I’d like to start by telling you a little bit about the fact situation. So the fact situation that we used came from a business law question in one of the CityU exam databases. And it involved this woman Susan, who had bought a hairdryer from the retailer, Hair Goods, made by Hair Production Co. Ltd., the manufacturer. And on the box of that hair dryer was this warning label that said you were not to use the hair dryer with wet hands. And so, of course, you can imagine what happened. Susan was applying some tonic which contained a small amount of alcohol, and then at the same time used this hair dryer and at the same time had wet hands. And this was the result of that. So here she is having survived her ordeal with a little bit less hair and getting ready to prepare lawsuits against these two companies. That’s basically the background that we then use and we have a kind of model problem question answer, which we exploit at various different points of the series.

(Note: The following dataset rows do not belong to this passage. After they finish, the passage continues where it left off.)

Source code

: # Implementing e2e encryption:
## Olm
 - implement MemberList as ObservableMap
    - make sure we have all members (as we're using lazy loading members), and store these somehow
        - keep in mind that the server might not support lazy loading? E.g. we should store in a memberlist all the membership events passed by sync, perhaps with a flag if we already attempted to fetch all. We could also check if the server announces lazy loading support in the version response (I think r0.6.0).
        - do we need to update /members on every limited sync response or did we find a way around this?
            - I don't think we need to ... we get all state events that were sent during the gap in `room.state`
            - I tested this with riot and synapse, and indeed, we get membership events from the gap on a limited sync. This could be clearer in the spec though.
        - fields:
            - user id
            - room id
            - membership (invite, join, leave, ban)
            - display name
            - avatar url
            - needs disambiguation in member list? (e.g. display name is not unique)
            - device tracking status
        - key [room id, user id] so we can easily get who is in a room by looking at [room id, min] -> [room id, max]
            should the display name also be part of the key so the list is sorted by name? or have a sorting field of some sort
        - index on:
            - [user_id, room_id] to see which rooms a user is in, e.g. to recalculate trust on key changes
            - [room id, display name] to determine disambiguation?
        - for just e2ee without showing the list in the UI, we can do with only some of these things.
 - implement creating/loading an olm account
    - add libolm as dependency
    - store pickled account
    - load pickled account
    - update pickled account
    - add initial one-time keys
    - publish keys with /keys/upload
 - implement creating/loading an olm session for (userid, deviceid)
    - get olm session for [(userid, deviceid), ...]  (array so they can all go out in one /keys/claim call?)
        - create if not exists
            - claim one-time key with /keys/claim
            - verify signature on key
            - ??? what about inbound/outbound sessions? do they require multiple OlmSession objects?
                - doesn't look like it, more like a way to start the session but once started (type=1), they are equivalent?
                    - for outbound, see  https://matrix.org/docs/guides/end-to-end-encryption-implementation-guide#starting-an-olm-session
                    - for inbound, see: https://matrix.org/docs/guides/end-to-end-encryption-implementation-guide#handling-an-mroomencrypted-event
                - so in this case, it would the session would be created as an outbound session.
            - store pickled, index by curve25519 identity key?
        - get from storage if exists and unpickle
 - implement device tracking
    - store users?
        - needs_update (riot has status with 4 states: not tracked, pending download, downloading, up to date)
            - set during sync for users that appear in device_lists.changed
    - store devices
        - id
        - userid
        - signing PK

One particularly difficult thing to do, as I’ve mentioned already, is stating your conclusions, so I want to just play through the full five minutes of this one and show you how we handled that.

[VIDEO]

Have I got a moment to just say one other thing? Okay. So unless you want me to be quiet, then I understand that.

Basically, what I wanted to highlight was the way that we approached language here as a resource. You can see that we were trying to show lots of different ways of achieving the same goal, but of course, those aren’t the only ways that they can be done, and so this does leave it open for teachers to ask their students, ‘What do you do in your problem question answers?’ and ‘Do you think that that would be an effective strategy or not?’

Finally, I’d just conclude by talking a little bit about where we go from here. Because what we now need to do is create that bridge between what the experts are saying in the expert interviews and those expert interviews are now coming out about once a week actually and these language-focused materials here. And we’re doing that by having a related videos section on each video page, so every time that an expert says – and they do this quite a lot, by the way – ‘You have to be clear,’ or, ‘You have to give a clear opinion,’ then we can link to this video here and students can get some idea of what linguistically that might mean. And the other thing that we obviously need to do is keep driving traffic to this website, so I’ll be using it in my classes and I hope some people here will be moved to use these videos in their classes as well. They’re freely available resource, so you’re really most welcome. Thanks.